JackRabbits are fast critters

By joe

March 13, 2007 - 5 minutes read - 879 words

We received our unit back from the testers. We were interested in seeing them run the unit hard and comparing it to others in similar configs. Sadly this is not what happened. Regardless, we decided to take the unit out, play with it, understand the performance little better, then take it out to the test track and crack the throttle wide open. Let it run flat out for a bit. See what it can do.

But before we did that, we had some things to do. With our unit back in house, we pulled out the temporary motherboard, and put in the design board. In the process I found a marginal memory stick, so I pulled it. Will get it replaced soon. While I was at it, updated the firmware on the MB, the RAID cards. Did a slight implementation change for the demo unit. The OS raid card was interacting, not positively, with the high end RAID units. So I pulled it. This is closer to what we deliver anyway, the OS RAID was there simply as a helper during the demo. We run all the drives off the higher end RAIDs. Will find a happy home for the OS raid card. Not an issue. Ok. With the system up to spec, install an OS and do some tuning studies. Start with SuSE 10.2. We will install/test SuSE 10.2, RedHat 5, Caos3, OpenFiler 2.2, Ubuntu Edgy Eft, Wasabi’s iSCSI bits, Windows x64 2003 server, and a Solaris 10 implementation (probably Nextenta, as the Solaris 10 distribution from Sun is so insanely hard and unforgiving to install). Started with SuSE 10.2. System took right away, no pain. I pulled the RAID drivers, and built updated RPMs for SuSE. These are better as they also correctly build the initrd under SuSE. Had to craft two quick perl scripts to insert/remove the driver into the initrd correctly, but apart from that (and they are part of the RPM), everything works nicely. Alrighty. Start with some of the tuning studies. Found performance maxima at a stripe size that was a little surprising. Also noticing a “ringing” or aliasing effect in the performance. The RAIDs were configured as 18 x 750 drives organized in a RAID 6, with 2 hot spares per controller. Each RAID card provided therefore 12 TB of RAID6 with 2 hot spares. With these two RAID controllers striped into a RAID0 (call it a RAID60), we are getting 24 TB raw of RAID6 storage. Sure enough

I noticed one of the drives failed and a hot spare kicked in. Ran tuning studies even while this was going on. The RAID is tuned for background job performance as compared to IO performance right now. Will change that later after the rebuild finishes.

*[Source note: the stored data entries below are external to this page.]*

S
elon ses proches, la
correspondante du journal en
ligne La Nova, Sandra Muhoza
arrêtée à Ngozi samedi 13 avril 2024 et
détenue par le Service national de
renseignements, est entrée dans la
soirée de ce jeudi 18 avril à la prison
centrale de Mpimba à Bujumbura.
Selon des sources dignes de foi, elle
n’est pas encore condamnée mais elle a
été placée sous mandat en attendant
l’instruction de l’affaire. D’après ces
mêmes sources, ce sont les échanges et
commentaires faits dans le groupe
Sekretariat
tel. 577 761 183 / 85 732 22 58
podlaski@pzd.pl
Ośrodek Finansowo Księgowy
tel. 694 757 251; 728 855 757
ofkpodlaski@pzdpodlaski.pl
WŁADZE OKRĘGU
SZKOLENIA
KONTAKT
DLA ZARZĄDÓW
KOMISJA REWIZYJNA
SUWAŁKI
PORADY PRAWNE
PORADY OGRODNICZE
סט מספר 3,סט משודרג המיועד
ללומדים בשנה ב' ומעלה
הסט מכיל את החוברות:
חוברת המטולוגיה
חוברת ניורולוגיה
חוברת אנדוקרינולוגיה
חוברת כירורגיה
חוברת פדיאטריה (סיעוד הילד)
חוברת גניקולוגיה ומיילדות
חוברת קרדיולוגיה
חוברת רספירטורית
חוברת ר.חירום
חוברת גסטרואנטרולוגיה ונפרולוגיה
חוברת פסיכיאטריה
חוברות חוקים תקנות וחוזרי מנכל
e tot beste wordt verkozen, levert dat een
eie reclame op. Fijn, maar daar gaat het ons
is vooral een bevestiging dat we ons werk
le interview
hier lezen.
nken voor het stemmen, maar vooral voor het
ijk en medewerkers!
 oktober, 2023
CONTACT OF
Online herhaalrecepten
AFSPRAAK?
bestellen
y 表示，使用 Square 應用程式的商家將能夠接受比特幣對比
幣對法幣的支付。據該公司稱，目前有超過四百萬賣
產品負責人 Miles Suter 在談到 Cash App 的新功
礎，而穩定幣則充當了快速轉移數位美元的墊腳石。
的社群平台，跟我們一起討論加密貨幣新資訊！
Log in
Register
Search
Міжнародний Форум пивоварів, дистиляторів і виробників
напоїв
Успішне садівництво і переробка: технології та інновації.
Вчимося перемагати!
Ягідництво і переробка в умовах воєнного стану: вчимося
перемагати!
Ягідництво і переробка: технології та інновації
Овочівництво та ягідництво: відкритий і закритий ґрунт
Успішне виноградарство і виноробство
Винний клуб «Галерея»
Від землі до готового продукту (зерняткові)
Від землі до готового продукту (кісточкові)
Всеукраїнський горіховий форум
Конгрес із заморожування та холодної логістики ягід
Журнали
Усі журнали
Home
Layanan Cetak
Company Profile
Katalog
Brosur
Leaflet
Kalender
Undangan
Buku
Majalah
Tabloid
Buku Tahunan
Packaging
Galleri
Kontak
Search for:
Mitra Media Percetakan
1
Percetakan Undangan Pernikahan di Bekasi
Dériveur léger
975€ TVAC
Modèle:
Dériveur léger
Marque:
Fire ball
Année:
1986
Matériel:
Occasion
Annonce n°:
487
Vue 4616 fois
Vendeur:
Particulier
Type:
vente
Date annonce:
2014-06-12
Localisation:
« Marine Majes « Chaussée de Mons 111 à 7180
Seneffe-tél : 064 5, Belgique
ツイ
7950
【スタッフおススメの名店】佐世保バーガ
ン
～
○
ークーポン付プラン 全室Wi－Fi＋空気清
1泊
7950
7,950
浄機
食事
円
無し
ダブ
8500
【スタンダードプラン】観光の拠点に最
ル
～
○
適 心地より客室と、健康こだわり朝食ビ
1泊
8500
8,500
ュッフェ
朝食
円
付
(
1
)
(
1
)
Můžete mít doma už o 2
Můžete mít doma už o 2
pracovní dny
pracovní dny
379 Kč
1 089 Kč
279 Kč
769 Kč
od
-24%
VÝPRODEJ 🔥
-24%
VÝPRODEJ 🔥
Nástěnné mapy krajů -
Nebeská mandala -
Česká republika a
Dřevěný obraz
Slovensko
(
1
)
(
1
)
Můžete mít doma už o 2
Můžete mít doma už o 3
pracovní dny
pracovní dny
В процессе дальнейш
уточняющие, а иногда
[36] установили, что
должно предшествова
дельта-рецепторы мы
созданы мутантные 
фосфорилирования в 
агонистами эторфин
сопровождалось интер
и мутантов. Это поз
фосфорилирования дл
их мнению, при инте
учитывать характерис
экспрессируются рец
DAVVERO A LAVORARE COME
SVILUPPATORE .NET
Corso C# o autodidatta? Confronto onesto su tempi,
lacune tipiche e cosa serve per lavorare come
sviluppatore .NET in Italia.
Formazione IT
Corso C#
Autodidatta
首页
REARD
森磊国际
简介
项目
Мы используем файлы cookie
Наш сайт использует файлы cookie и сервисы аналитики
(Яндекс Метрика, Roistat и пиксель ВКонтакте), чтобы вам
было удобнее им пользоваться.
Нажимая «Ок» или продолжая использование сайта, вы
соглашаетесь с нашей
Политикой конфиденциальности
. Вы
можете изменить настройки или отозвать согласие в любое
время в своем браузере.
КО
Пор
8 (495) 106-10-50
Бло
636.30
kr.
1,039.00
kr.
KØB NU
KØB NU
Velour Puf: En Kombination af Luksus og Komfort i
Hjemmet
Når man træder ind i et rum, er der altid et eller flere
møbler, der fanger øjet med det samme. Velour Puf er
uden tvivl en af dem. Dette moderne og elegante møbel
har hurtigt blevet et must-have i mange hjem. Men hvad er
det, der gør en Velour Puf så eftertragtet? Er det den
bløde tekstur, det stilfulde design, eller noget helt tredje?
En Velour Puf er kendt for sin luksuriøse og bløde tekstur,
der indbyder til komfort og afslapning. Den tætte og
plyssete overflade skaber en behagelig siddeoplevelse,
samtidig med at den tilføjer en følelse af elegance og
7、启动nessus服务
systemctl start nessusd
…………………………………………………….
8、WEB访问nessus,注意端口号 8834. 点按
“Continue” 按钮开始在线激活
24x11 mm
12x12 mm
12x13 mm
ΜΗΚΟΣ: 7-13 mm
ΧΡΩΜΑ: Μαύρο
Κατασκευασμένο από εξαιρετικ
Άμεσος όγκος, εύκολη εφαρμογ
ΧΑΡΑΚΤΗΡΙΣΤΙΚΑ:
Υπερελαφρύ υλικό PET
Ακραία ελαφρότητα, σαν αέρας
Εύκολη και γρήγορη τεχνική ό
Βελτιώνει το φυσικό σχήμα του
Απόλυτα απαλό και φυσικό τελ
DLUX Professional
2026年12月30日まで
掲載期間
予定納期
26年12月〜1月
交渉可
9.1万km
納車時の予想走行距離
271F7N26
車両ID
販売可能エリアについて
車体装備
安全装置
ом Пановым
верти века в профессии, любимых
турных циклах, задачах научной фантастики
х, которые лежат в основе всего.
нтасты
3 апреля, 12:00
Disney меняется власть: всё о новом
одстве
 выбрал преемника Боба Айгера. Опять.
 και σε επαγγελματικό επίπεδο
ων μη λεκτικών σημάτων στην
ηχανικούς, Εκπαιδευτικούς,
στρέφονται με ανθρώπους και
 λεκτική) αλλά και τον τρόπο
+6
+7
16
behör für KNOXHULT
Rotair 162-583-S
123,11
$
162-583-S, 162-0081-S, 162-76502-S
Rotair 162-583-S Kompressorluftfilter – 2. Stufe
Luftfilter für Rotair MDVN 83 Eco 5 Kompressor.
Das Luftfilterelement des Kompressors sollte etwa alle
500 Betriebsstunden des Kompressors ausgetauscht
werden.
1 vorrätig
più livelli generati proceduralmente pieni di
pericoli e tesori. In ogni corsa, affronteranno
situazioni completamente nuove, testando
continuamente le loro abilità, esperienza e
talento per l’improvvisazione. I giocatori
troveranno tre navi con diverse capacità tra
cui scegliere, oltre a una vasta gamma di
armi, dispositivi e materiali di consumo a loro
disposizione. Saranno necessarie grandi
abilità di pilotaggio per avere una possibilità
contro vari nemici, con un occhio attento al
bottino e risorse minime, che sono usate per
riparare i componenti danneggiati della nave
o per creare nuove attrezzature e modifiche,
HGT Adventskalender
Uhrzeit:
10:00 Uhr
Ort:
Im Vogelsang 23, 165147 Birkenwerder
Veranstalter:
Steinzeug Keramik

An interesting thing I noticed was that a simple cached read speed benchmark maxed out at about 1.2 GB/s.

I am not sure why this is, it had been higher before. Likely a kernel oddity, this is a 2.6.18 kernel. May need a reboot after the rebuild to clear whatever odd state exists. We are up to 2.6.21+ kernels right now, so there may be some other things we can do. Firing off bonnie++ on the device, and watching the system using the excellent dstat tool I see output that looks like this:

Just to make sure I note this, this is a single machine, a single system image. And these are SATA drives. During the runs, atop reports about 10-30% utilization of the I/O channel during writes, and about 40-60% utilization per RAID controller during reads. This makes sense to me given what I have bene measuring. Also, the RAID unit rebuilding shows a noticeably higher load than the normal RAID. This means our performance measurements aren’t nominal, but more of a lower bound.

We do have head room per RAID controller. But we can double the number of RAID controllers as well. Likely we are going to run out of some other bandwidth before we hit the limits of the cards in that config. Also since we are testing much larger than system memory, caching isn’t nearly as important. Some recent tests we have seen have been entirely cache bound, with little to no real I/O during the “I/O benchmark”. Here we are doing real I/O. Data actually gets out to disk. Pretty much all data below 1-2 GB in IOzone tests is cache, so if you only care about this regime, then you should likely aim for the best caching systems around. This is quite good. The tuning done so far shows that most of the reads and writes are well balanced over the range we are most interested in. We re-did the IOzone tests, and will redo them again after the rebuild finishes. Overall, the design motherboard, updated firmware and bios, reasonably constructed systems show even better performance than previous units using pre-release motherboards. I don’t have a quantification of this. Working more diligently to gather this data so we can compare these systems in general, and between the OSes on the JackRabbit in particular. The IOzone data is also better. JackRabbit is fast. The throttle is still not fully open. But the data is great even though it is working through a rebuild.